Dass ehemalige Bandmitglieder nicht beteiligt wurden, und sich wohl auch nicht hätten beteiligen wollen, ist nach der teilweise doch sehr deftigen Abrechnung, die Chris Boltendahl hier vornimmt, nicht verwunderlich. So kommt Uwe Lulis nicht immer gut weg und Tomi Göttlich wird gar besonders heftig an den Pranger gestellt. Ob das alles so, wie es Chris erzählt, wahr ist, kann ich natürlich nicht beurteilen, doch selbst wenn man unterstellt, dass der Sänger nichts als die reine Wahrheit spricht, muss er sich fragen lassen, ob es wirklich notwendig ist, einen langjährigen Weggefährten derart bloßzustellen. Damit will ich nicht Partei für eine Seite ergreifen, sondern nur anmerken, dass ich das öffentliche Waschen schmutziger Wäsche generell etwas unerbaulich finde.
Aber sei's drum, Chris geht schließlich mit sich selbst und der Band an sich auch nicht gerade zimperlich um und gesteht freimütig ein, dass die Band in einer Mischung aus permanentem Vollsuff, sonstigen Rauschzuständen und gnadenloser, an Größenwahn grenzender Selbstüberschätzung über weite Strecken ihrer Karriere fast jeglichen Kontakt zur geschäftlichen Realität des Business verloren hat. Mehrmals ließen sich die Herren Metalgötter von Labelchefs und Managern über den Tisch ziehen, verpassten aus Naivität und übersteigertem Ehrgeiz große Chancen auf einen breiteren Durchbruch, verhielten sich Freunden, Familienangehörigen und Mitmusikern gegenüber arrogant und unloyal, versuchten mit kommerziellen Anwandlungen den großen Durchbruch zu schaffen, ließen sich dabei aber gnadenlos verbiegen etc. ...
Man merkt Chris an, dass er zwar auf die musikalischen Errungenschaften von GRAVE DIGGER zu fast allen Zeiten, sowie auf seine Ausdauer und Beharrlichkeit, den Namen weiter zu tragen, sehr stolz ist. Dabei verheimlicht er aber nicht, dass er selbst und seine Bandkollegen über die Jahre auch unheimlich viel Bockmist gebaut haben.

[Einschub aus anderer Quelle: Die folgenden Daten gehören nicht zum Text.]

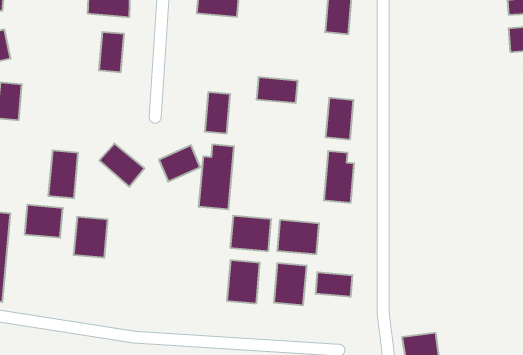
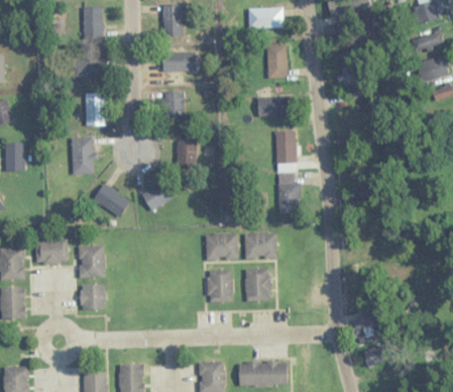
building: none -> [161,91,184,122]
building: [256,77,298,103] -> [257,97,290,115]
building: [199,144,234,210] -> none
building: [48,150,78,198] -> [72,136,93,174]
building: none -> [80,285,104,309]
building: [316,272,352,297] -> none

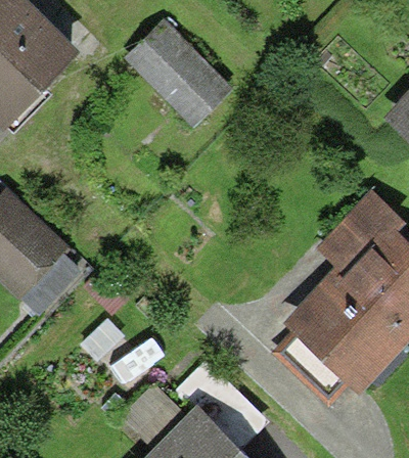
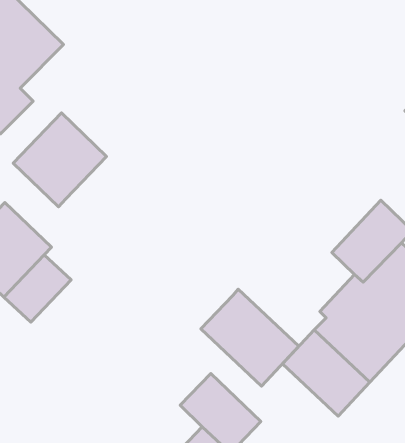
building: [129,25,222,114] -> none
building: none -> [13,113,107,207]
building: none -> [201,289,299,386]

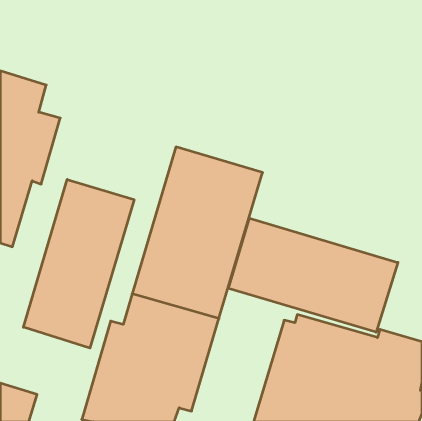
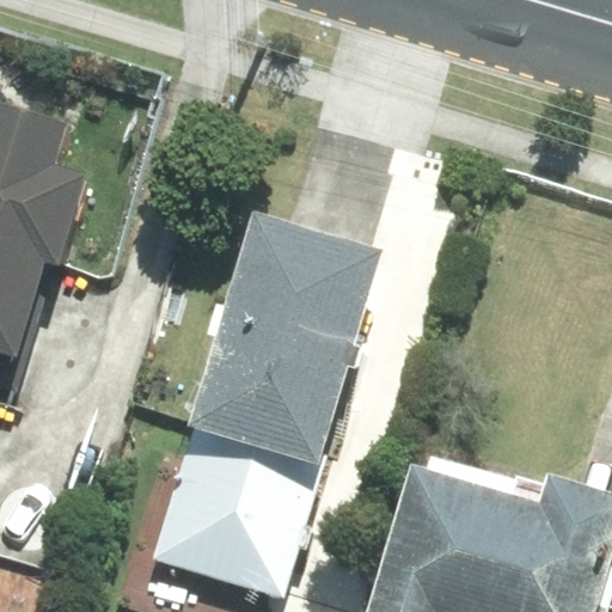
building: [23,179,134,348] -> none
building: [228,218,398,332] -> none

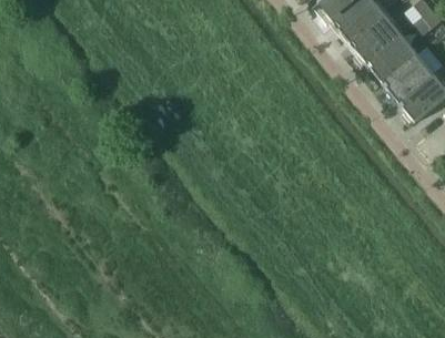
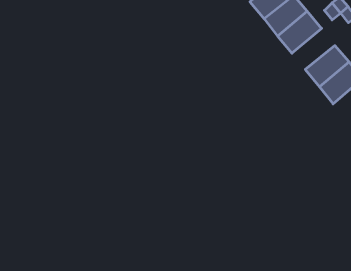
building: [367,34,417,82] -> none

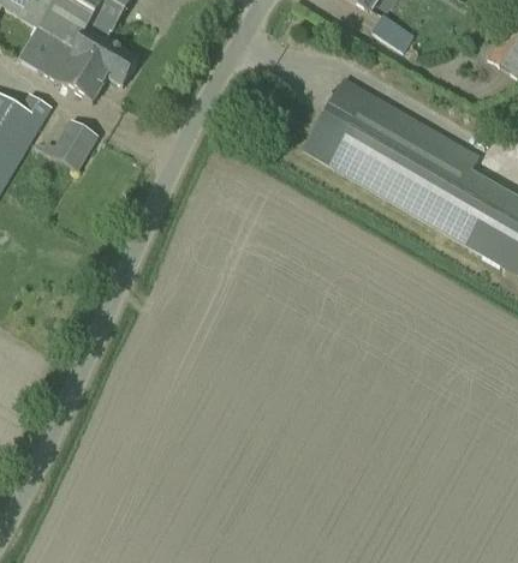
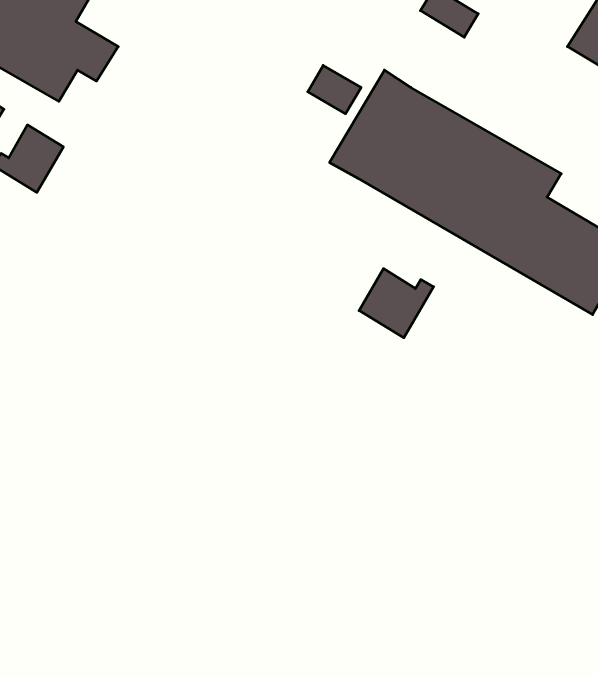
building: none -> [308,65,361,114]
building: none -> [359,269,434,338]

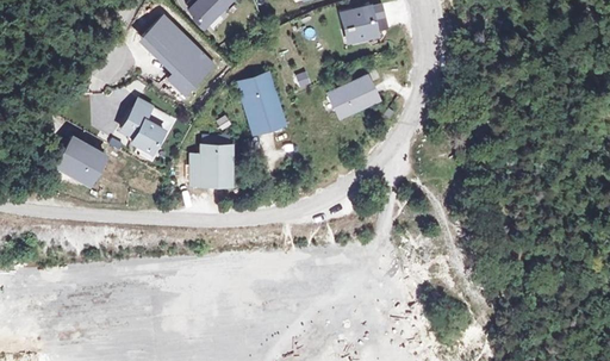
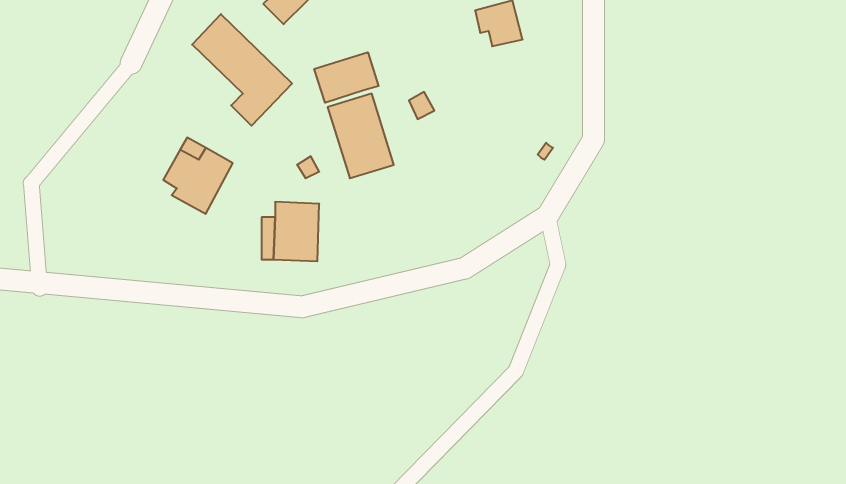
building: none -> [314,52,379,103]
building: [330,74,381,117] -> none
building: [58,137,107,185] -> none

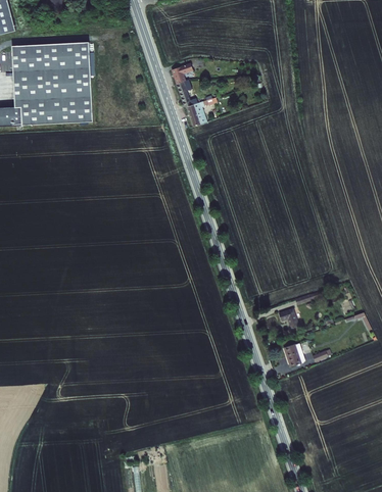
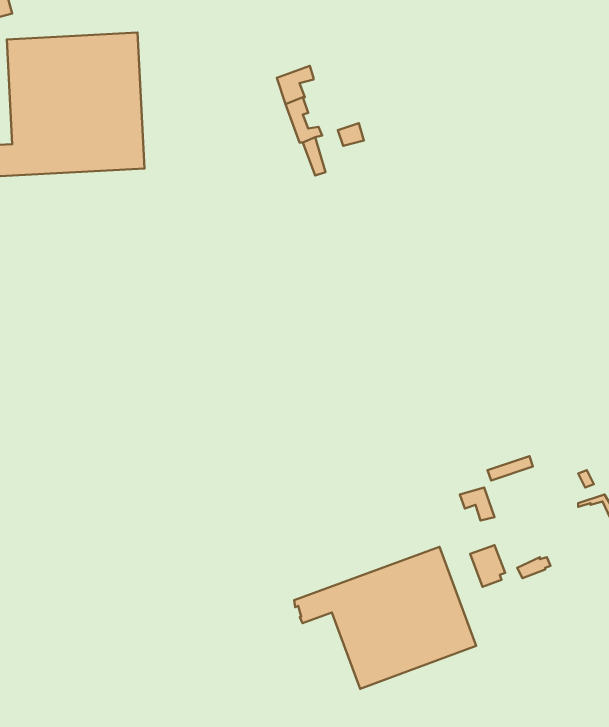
building: none -> [294,547,476,689]

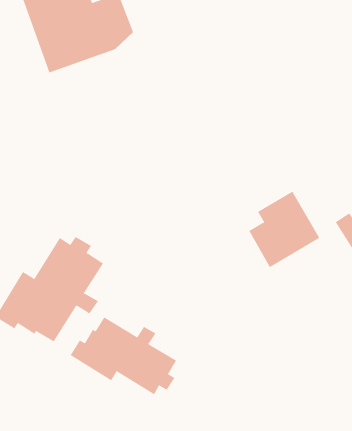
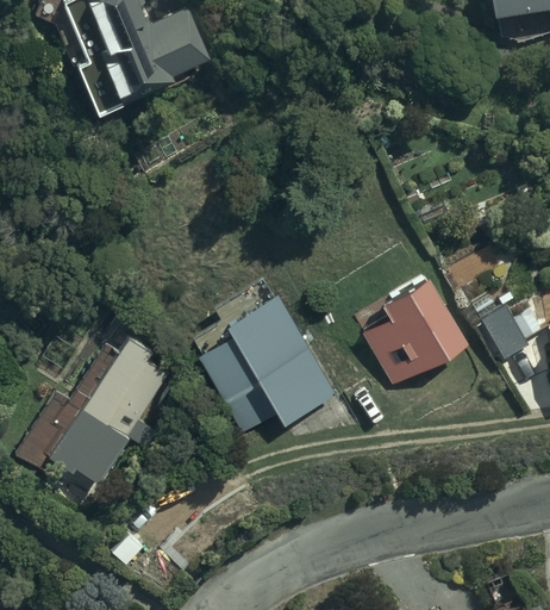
building: none -> [193,276,338,429]
building: [70,317,177,395] -> none

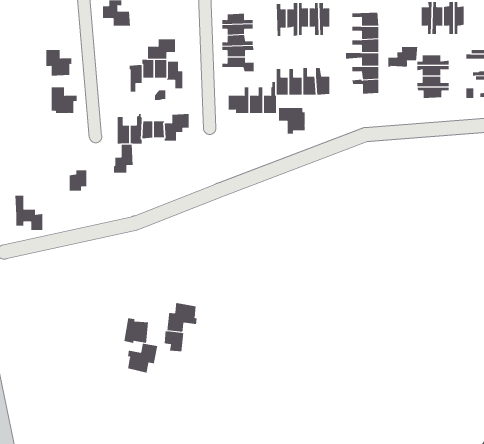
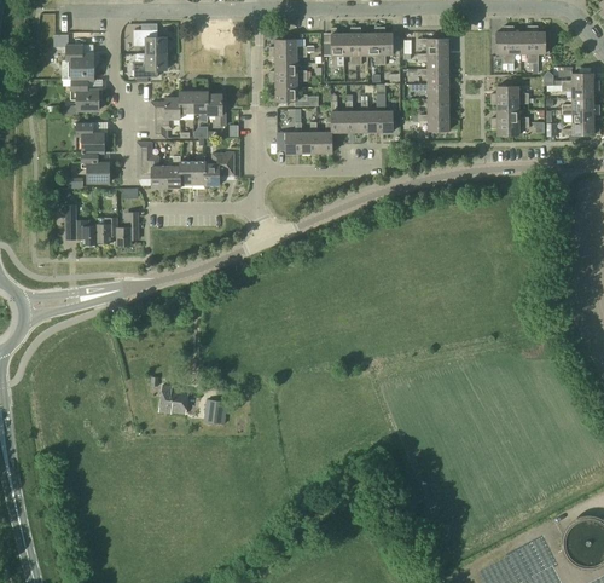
building: none -> [53,34,93,80]
building: [147,39,176,59] -> [134,53,167,76]
building: [388,46,418,67] -> none
building: [279,107,305,135] -> none
building: none -> [81,152,109,181]
building: [113,144,134,173] -> [116,212,139,244]
building: [14,195,43,230] -> [64,204,97,244]
building: [167,302,197,333] -> none
building: [127,343,158,374] -> none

Für richtige GRAVE DIGGER-Fans, die sich über die Musik hinaus für die Geschichte ihrer Lieblingsband und für die Menschen dahinter interessieren, ist diese Biographie sicher eine schon allein aufgrund des Informationsgehalts lohnende, darüber hinaus aber auch recht spannende und definitiv sehr unterhaltsame Anschaffung. Auch für Menschen, die nicht die absoluten Überfans der Grabschaufler sind, hat das Werk seinen Reiz, da es doch interessante Einblicke in die Metalszene gibt, die aus erster Hand erzählt gnadenlos mit vielen verklärten Idealen und Trugbildern aufräumen. Insgesamt empfehlenswert, auch wenn das Hörbuch leider genau wie das Druckwerk mit dem Kapitel zu "The Grave Digger", also im Jahre 2002 endet. Wäre vielleicht ganz nett gewesen, wenn Chris & Co. Kapitel zu der seither vergangenen Zeit und zu den Alben "Rheingold" und "The Last Supper" ergänzt hätten. Mir hat die mehrfache Einfuhr des über dreistündigen Hörbuches jedenfalls wieder Appetit auf die Scheiben von GRAVE DIGGER gemacht, die ich in den nächsten Wochen wohl wieder etwas öfter auflegen werde als üblich.